## Record excerpts
--- START ---

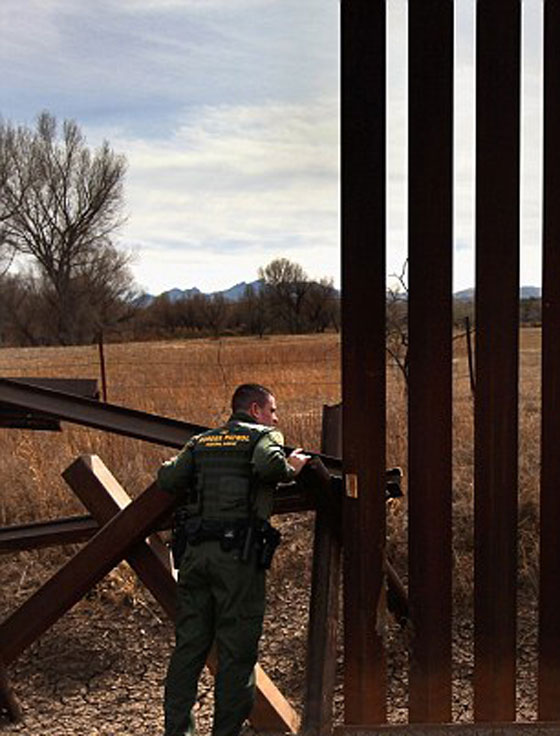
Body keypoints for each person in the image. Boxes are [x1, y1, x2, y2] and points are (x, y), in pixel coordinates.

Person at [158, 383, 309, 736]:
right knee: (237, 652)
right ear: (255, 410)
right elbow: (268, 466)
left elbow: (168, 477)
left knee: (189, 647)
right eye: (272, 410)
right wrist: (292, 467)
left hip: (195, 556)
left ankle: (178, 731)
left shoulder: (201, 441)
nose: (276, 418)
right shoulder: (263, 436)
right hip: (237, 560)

--- END ---
--- START ---

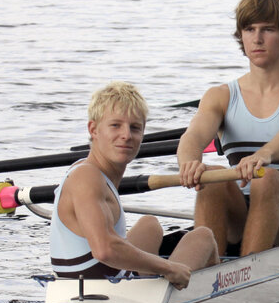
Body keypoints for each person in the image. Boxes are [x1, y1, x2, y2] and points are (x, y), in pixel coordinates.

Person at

--- END ---
--- START ---

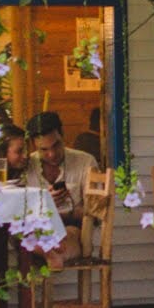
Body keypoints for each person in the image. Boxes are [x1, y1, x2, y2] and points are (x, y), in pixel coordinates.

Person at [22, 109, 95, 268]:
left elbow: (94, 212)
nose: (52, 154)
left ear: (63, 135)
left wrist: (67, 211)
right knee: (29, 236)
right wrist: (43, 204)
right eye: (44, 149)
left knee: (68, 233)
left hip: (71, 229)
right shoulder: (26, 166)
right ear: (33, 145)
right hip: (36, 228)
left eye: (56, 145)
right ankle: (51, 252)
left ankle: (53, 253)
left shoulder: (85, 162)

--- END ---

## Problem description
Copy exactly the stretch of data above from the line with "left hip: (195, 556)" through the line with "right hip: (237, 560)", and omit all other lines.

## Solution for this problem
left hip: (195, 556)
left ankle: (178, 731)
left shoulder: (201, 441)
nose: (276, 418)
right shoulder: (263, 436)
right hip: (237, 560)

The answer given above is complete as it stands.